"Wow. You are different at night," I said, feeling stupid for saying so when his expression soured. "I just mean, I can't see through you like I could this afternoon."
"Yeah, midnight is when I have the most control over my form. It takes some mental effort for me to hold myself together like this, but not nearly as much as during the day."
"I don't even know if I should ask you to sit down. Do ghosts sit?"
"I don't need to. Strictly speaking, I don't have a body, so I don't need to physically rest. But I think in this case it would be better if I did-more comfortable for the both of us."
I nodded and moved toward the dining room table. The weird thing about being followed by a ghost is the lack of sound. I watched him walk across the wood floor, looking as human as anyone I'd ever met, but there wasn't even a hint of a footstep. I sat down at the table, and he walked behind the chair next to me and stopped. I waited for him to sit, but he just looked at the back of the chair mournfully. I pushed it back with my foot. He floated into it, his body bending unnaturally before coming to rest on the wood. The action made it impossible for me to forget he was a ghost, no matter how alive he looked.
"You're scared of me," he said.
"A little." Did it show?
"I'm sorry, Grateful, for everything. I know I keep scaring you. I don't intend to. This is what I am now, and it's all I can be."
Even I, the relationship-impaired, know that when you meet a man who can admit his insecurities, you need to appreciate it while it lasts. I put on my big-girl panties and stopped thinking so much. "No, I'm sorry. You've been nothing but kind to me. Thank you for helping with Prudence and for making me coffee."
"It's the least I could do."
"Hey, wait a minute," I said. "If you can't pull out your own chair, how did you make the coffee this morning?"
"I can move things with my energy. But when I made the coffee I was in my other form. Right now, I'm concentrating on looking like my human self. There's nothing left over for moving the chair." Half of his mouth lifted, wrinkling the corners of his eyes and making the stubble on his chin remind me of a lover who'd spent the night and forgot a razor. I had to keep reminding myself that he was dead, that he didn't have a body.
"My turn to have my question answered," he said. "What is my name, Grateful?"
"Well, I don't know what your real name is, but would you mind if I called you Logan?"
"Yes. Logan. I am Logan." He said the words with relief. What must it be like to float around in someone's attic not knowing your own name?
I allowed myself to look at him, really look at him. The spiky blondish hair, the green eyes, sport coat, jeans, and loafers. Handsome would be an apt description but not in an obvious way. Not handsome in the way that Rick was handsome, for example. When you saw Rick, it was like watching a male model walk off the pages of a magazine. He was all heat and swagger. Sex oozed from his pores.
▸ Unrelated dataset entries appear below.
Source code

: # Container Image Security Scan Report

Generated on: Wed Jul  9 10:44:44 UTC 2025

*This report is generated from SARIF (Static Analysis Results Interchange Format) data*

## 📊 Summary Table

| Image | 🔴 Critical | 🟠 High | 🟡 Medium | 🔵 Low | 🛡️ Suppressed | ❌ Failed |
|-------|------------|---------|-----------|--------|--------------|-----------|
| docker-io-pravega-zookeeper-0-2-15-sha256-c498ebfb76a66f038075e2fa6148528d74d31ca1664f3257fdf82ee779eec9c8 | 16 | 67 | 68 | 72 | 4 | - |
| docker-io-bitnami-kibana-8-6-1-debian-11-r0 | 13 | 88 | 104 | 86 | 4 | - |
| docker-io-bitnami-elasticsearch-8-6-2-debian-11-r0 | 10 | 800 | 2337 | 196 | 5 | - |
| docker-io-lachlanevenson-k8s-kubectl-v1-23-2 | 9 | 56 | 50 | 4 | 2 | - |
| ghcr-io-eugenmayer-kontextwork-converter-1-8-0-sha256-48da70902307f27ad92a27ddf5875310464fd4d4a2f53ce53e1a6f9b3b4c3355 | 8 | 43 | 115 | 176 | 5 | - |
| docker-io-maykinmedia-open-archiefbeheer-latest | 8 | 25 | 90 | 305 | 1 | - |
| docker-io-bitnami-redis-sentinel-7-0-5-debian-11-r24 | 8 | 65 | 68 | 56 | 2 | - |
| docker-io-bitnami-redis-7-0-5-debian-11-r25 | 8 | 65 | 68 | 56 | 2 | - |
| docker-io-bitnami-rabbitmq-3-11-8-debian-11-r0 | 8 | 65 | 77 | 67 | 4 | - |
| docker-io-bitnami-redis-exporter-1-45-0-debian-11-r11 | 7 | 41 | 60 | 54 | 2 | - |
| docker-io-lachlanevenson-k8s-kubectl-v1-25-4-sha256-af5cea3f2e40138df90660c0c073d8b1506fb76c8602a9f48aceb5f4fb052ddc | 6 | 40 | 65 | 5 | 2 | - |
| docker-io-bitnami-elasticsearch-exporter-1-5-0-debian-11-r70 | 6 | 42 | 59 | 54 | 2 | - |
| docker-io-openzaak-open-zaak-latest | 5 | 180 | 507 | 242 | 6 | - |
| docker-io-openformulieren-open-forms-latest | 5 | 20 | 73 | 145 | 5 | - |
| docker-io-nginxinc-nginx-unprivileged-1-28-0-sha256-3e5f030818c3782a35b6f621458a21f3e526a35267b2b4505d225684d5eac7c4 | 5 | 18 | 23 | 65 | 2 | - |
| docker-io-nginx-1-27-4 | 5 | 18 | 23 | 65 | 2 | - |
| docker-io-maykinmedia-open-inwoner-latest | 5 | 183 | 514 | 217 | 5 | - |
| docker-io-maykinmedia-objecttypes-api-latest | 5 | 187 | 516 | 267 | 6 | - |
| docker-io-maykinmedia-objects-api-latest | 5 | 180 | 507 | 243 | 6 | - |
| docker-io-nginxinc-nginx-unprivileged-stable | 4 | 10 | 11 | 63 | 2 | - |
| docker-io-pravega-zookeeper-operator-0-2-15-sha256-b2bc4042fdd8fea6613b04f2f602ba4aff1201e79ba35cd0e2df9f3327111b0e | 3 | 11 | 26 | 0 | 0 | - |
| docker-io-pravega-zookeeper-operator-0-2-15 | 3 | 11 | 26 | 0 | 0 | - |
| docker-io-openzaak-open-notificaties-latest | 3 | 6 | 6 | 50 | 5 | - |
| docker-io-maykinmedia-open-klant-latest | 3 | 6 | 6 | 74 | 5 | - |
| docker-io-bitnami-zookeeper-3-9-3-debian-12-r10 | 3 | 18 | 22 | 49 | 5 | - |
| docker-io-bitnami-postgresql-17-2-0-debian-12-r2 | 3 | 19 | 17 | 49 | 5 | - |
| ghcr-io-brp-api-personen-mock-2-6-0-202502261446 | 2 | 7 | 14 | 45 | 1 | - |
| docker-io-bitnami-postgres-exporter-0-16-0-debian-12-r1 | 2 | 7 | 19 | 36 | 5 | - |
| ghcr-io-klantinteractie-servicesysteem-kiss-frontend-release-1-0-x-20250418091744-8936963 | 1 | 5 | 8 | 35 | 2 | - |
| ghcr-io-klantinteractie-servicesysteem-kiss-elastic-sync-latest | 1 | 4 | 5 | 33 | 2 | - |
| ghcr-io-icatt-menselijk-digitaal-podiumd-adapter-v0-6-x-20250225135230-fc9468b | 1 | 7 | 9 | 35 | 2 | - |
Logan was attractive but in the way a neighbor might be or a best friend's brother. There was a realness about him. His smile made me feel warm, like coming home after a long day.
"What exactly did you do when you were alive?" I asked, pondering if what he was wearing was what he'd died in, or some universal version of himself.
"I told you, I don't remember," he said. "None of us ever knows."
"Us?"
"The ghosts who pass through your attic. Prudence says we know we're waiting for something, but we don't know what."
Huh? "There've been others? How long have you been here?"
"Prudence told me about the others. Time is hard for me, but I know I came after Prudence died because I'm still here."
"I...I don't understand. What do you mean, Prudence died and that's why you're still here?"
The question made him go all staticky for a minute. He cleared his throat-a pointless gesture, considering he didn't have one-and I knew he was stalling.
I scowled in his direction. "You said before that you are waiting for a sorter. Prudence asked me if I was the sorter. That must be someone who helps you move on. Was Prudence the last sorter?"
"You catch on quick."
"And now, because she died, you have to wait for a new sorter to help you cross over."
He nodded. "She remembers you, you know."
"What do you mean, she remembers me?"
"Once she realized who you were, she was relieved you'd finally come. She told me some things about you. Things I hadn't expected."